■ **AVAILABLE DATA**:
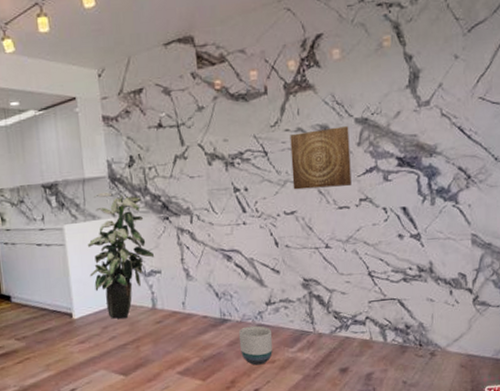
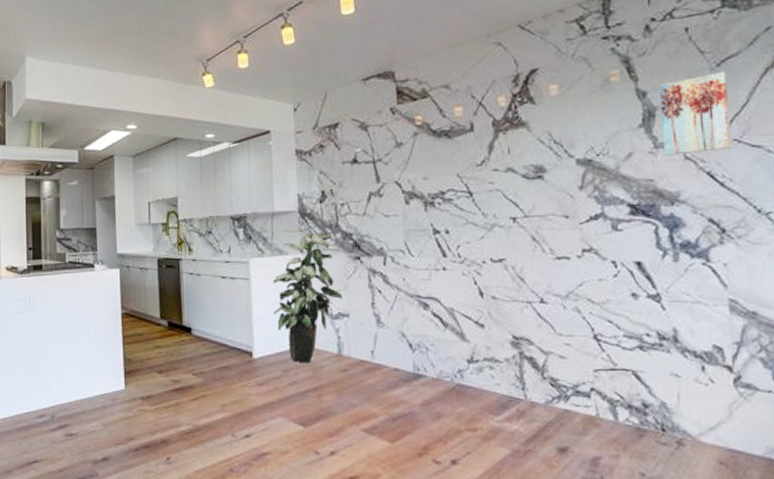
planter: present [238,325,273,365] -> none [434,385,475,432]
wall art: present [290,126,352,190] -> none [499,168,572,235]
wall art: none [423,37,477,113] -> present [659,72,731,156]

■ **TASK PROMPT**: Look through the listing above and copy each line where the string "wall" occurs.

■ **SOLUTION**:
wall art: present [290,126,352,190] -> none [499,168,572,235]
wall art: none [423,37,477,113] -> present [659,72,731,156]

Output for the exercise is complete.